HLA typing

Human leucocyte antigens (HLAs) are cell surface molecules found on all nucleated cells. Each individual has a unique set of these antigens, half inherited from each parent, and their typing becomes important before organ transplantation. Typing is also used to identify markers for specific diseases, such as HLA B27, which is known to be closely associated with conditions such as ankylosing spondylitis.

Two main classes of HLA antigens are recognised: HLA class I and HLA class II. HLA class I antigens (A, B, and C in humans) render each cell recognisable as “self,” whereas HLA class II antigens (DR, DP, and DQ in humans) stimulate the immune system.¹ Both have been implicated in the rejection of transplanted organs.

Three main processes are used to perform HLA typing. The first is the more conventional serological cytotoxicity method where tiny samples of lymphocytes (taken from from blood or spleen) are added to Terasaki plates. These plates hold individual wells that contain different specific antibodies (from either maternal sera or manufactured monoclonal antibodies). The best cells for class II typing are B lymphocytes, and class I typing can be performed with the remaining leucocytes. Magnetic beads are used to purify the required cells from blood or spleen.

If the HLA antigen and specific antibody bind, and complement is added, the cells in that well will be killed. The pattern of wells showing this cell death allows the deduction of which combination of HLA antigens were present on the original tissue cells.
━━━
_Exercise brief_. Carry on the HLA typing text from its last sentence.
━━━
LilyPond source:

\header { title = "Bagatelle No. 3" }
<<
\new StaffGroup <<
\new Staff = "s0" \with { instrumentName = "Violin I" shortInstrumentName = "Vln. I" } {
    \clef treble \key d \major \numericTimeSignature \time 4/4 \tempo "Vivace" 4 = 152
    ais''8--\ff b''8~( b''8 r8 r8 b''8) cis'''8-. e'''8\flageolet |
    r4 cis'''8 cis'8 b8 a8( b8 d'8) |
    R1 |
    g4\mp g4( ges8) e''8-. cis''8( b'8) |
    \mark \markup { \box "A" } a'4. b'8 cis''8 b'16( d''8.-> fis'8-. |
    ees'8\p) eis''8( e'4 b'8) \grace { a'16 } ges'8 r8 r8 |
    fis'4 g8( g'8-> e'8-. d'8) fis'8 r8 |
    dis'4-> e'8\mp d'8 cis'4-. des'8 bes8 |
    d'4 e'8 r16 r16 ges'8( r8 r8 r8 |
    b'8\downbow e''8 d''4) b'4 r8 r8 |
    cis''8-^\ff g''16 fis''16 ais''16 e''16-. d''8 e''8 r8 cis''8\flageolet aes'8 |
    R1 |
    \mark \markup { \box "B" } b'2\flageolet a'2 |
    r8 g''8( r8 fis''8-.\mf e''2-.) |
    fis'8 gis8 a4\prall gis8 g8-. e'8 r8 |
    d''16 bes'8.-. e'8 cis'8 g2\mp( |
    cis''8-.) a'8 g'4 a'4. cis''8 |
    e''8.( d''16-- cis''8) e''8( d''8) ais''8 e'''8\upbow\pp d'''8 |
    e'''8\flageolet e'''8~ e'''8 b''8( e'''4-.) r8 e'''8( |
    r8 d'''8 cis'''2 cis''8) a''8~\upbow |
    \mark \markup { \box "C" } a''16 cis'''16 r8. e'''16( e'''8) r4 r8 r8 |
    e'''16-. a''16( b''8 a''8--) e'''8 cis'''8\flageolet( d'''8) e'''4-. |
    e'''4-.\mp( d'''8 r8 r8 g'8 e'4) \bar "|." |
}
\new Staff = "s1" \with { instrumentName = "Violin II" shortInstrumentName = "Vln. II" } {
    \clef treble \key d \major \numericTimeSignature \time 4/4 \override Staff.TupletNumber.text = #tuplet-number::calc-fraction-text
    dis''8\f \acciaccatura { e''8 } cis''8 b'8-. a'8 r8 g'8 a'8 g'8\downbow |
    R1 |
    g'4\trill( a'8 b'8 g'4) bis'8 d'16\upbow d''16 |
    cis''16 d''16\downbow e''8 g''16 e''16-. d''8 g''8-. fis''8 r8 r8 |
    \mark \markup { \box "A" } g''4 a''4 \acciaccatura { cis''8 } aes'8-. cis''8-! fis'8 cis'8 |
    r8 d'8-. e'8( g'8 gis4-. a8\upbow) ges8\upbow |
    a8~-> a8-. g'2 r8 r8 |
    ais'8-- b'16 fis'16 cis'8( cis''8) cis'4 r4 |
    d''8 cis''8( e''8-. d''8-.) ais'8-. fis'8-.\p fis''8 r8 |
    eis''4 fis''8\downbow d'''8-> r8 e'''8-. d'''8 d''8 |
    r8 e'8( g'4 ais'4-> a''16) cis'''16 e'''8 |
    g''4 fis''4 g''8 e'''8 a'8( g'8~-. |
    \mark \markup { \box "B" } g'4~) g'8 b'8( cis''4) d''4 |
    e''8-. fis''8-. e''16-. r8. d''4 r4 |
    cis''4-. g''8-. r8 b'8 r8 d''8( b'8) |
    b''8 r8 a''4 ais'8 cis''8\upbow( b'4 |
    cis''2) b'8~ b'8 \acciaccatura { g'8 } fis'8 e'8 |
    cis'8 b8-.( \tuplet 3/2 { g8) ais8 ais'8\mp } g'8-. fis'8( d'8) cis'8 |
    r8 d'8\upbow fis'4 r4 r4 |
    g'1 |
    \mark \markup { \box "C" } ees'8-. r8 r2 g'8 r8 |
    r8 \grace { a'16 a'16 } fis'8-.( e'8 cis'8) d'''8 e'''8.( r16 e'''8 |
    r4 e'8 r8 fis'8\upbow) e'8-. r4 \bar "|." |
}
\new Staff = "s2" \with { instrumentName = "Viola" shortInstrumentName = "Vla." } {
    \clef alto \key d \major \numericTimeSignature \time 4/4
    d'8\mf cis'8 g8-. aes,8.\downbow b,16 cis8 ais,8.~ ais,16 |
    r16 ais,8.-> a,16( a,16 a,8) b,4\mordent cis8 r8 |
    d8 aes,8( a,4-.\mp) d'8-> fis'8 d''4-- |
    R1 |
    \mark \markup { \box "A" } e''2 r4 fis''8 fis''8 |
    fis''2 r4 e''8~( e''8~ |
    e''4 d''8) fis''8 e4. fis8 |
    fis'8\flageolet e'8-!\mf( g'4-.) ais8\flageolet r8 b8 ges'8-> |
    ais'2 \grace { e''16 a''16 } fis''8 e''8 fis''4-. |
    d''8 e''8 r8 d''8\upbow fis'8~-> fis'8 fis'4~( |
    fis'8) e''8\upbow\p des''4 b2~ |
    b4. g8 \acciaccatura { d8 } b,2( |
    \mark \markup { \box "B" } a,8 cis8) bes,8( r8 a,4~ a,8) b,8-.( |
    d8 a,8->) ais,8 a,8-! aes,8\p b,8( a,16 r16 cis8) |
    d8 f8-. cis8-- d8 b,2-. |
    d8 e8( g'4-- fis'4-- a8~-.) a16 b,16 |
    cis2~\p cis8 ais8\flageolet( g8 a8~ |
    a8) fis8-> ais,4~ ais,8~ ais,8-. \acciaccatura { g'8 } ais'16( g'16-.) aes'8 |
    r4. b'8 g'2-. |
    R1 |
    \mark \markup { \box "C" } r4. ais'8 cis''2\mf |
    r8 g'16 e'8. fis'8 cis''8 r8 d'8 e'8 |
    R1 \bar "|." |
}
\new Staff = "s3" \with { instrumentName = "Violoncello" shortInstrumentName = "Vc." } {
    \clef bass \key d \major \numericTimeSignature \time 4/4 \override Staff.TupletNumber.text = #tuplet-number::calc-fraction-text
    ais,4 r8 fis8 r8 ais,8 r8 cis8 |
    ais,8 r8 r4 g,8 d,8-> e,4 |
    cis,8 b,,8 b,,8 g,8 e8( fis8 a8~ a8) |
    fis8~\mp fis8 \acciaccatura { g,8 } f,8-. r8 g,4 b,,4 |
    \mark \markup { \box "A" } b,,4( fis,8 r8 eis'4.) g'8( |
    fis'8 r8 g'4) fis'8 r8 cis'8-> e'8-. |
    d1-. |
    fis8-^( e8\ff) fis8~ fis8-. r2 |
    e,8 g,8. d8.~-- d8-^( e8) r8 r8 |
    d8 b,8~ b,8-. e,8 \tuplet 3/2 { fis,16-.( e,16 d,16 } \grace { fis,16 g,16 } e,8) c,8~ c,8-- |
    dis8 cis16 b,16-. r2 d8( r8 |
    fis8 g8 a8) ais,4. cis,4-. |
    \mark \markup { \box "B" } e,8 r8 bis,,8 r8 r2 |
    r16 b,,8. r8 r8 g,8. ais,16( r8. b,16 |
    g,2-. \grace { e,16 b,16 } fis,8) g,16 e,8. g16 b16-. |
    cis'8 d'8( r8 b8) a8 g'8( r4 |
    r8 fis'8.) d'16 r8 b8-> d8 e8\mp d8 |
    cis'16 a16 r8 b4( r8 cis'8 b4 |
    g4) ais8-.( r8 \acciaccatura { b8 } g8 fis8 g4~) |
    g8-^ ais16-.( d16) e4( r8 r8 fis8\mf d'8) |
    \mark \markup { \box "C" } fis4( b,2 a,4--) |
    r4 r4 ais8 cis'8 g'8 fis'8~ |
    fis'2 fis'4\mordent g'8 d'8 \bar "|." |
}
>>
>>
━━━
_Result_.
Another potential method used for HLA typing is flow cytometry, particularly when looking for specific alleles. Here fresh nucleated leucocytes are added to monoclonal antibodies that are labelled with a molecule that fluoresces. Cells with surface antigens that bind to the antibody become fluorescent. The flow cytometer detects the fluorescent cells by detecting the light emitted from them as they pass through a laser beam. Flow cytometry takes about 30 minutes to complete—the time taken to prepare the cells and then run the machine.

A third process is gaining favour where very detailed typing is required—for example, for precise matching in bone marrow transplantation. This process involves extracting the DNA from cells and amplifying the genes that encode for the HLA peptides using polymerase chain reaction techniques. The genes may be matched with known HLA nucleotide sequences found stored in several gene bank databases, including the IMGT/HLA database.